The second use case is maybe more for the benefit of the community. There are cases where someone installs Cilium and wants to use Cilium Ingress/Gateway API as an easy way to setup ingress without needing another ingress controller. In this model though, Hubble should be completely optional. Since viewing envoy access logs is rather critical to debugging ingress flow errors, I would expect there to be a way to view these logs without having to setup Hubble as well.

In both of these situations, having the option behind a feature flag to enable access logging to stdout would be at the very least helpful, at ad most, critical to adoption. Let me know your thoughts!

youngnick commented 6 months ago

Sorry about the delay here @jcrowthe, I was away on leave.

It's totally possible to add support for shipping Envoy's access logs, but I think that anyone who does will not be happy with the correlation effort they need to do to see what client accessed what Pod - because the access logs won't dereference which Pod has which IP, so you will need a historical record of what Pod had what IP at what time. Maybe Splunk or other access-log sinks can do that for you, but it seems like a lot of work - which is why we recommend using Hubble to do that (since Hubble has all that information at the time the access is logged).

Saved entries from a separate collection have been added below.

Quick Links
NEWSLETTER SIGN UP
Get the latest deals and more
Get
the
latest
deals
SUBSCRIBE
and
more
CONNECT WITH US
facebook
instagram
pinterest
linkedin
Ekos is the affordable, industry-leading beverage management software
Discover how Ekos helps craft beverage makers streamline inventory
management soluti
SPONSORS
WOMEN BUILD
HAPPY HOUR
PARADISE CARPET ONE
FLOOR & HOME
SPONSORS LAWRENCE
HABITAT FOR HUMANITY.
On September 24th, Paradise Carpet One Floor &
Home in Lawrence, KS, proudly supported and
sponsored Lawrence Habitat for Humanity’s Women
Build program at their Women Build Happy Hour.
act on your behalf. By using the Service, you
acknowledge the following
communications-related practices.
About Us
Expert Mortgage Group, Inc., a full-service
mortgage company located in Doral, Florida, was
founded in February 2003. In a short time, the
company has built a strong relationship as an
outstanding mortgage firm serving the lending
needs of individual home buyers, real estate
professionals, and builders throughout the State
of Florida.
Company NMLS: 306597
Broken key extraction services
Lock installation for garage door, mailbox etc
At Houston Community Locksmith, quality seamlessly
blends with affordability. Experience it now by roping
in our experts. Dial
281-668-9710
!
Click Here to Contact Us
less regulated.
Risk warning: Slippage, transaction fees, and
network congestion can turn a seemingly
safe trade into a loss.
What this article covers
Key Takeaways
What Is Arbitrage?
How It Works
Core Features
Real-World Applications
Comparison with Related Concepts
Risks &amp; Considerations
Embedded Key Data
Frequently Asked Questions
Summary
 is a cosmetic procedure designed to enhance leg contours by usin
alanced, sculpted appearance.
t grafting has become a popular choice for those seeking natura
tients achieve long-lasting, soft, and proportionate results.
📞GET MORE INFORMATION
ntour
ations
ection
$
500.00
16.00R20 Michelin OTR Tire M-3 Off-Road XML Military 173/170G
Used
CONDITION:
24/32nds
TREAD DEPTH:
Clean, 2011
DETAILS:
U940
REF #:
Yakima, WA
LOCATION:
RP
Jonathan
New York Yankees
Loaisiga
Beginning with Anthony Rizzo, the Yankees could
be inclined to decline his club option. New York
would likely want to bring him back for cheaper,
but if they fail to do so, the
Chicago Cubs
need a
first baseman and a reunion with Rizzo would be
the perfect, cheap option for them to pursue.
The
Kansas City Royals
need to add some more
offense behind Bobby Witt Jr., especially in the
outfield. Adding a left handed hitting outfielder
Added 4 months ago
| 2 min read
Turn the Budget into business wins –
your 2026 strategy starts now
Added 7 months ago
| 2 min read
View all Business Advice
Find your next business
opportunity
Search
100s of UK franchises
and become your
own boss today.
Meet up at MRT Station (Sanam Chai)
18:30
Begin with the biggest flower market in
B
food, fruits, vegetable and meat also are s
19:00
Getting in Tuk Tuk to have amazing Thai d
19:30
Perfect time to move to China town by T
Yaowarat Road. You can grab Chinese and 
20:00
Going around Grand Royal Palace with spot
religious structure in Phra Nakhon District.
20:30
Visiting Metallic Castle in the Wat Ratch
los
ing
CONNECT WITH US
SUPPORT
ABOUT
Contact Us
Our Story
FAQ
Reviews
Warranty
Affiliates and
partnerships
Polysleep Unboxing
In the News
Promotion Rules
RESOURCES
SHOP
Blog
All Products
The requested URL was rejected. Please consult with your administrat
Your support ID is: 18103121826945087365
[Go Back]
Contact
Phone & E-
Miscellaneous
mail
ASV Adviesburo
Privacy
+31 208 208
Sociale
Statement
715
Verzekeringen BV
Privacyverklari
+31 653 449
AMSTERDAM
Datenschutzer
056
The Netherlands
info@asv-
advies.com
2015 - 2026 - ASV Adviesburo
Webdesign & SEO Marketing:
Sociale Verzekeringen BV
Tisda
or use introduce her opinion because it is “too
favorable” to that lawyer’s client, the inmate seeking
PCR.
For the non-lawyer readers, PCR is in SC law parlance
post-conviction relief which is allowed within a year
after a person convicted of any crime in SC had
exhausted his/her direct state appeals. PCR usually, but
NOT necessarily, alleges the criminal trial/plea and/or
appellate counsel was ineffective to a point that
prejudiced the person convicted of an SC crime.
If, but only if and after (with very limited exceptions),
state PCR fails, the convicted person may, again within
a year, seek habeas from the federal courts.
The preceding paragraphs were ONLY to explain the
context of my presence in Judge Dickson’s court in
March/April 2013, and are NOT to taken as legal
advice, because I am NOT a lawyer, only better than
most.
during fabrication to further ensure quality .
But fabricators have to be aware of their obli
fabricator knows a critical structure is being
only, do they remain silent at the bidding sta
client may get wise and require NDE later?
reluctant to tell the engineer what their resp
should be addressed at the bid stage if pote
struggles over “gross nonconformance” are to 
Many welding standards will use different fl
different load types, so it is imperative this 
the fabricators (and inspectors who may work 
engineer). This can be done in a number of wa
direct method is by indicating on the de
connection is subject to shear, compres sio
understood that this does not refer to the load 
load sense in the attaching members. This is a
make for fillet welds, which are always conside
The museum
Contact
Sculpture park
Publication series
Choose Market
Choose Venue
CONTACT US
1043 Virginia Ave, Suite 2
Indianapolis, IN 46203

That said, for you and any other folks watching this, we'd appreciate knowing if you would prefer the less-useful raw log switch anyway.

tommasopozzetti commented 3 months ago

@youngnick I just found this issue while looking for this same feature. I think having the ability (maybe not necessarily on by default) to log access logs to stdout of envoy for normal log ingestion would absolutely be fantastic. While real time debugging via Hubble is great and faster thanks to the enriched info, having a way to also collect, ingest and ship those logs for longer retention is fundamental in many environments (that might also have ways to collect and store historical data about pod IPs and have ways to cross correlate when needed). This feature would also ease transitions to cilium ingress controller from something like nginx where users are used to having access logs available even if with pod IPs

mrkiani98 commented 3 months ago

Hello everyone,

It seems that we can somehow enable the cilium Hubble flow log in cilium-agent itself (which can show the source, destination, verdict and time) of http requests. We can enable this setting by following values in helm chart (there is no need to enable Hubble-ui or Hubble-relay) and these settings will persist the flow logs in a file which you can ship it to somewhere else to keep them (already tested and working):

(It does not have full http access log but at least better than nothing)

hubble:
  # Here we just enable hubble persisten flow log in cilium-agent.
  # These values are not enabling hubble-ui and hubble-relay (As they're for real-time debugging).
  enabled: true
  export:
    fileMaxSizeMb: 10
    fileMaxBackups: 5
    static:
      enabled: true
      filePath: /var/run/cilium/hubble/events.log
      fieldMask:
        - time
        - source
        - destination
        - verdict
      allowList:
        - '{"verdict":["DROPPED","ERROR"]}'
      denyList:
        - '{"source_pod":["kube-system/"]}'
        - '{"destination_pod":["kube-system/"]}'
chancez commented 3 months ago

Try removing the fieldMask and allowList options. Right now you're only selecting dropped/error flows, and excluding all of the L7 fields from the flows. It's worth noting that the hubble L7 HTTP flows may not contain everything your looking for, but you can report back if there's information missing that you feel might be valuable.

github-actions[bot] commented 1 month ago

This issue has been automatically marked as stale because it has not had recent activity. It will be closed if no further activity occurs.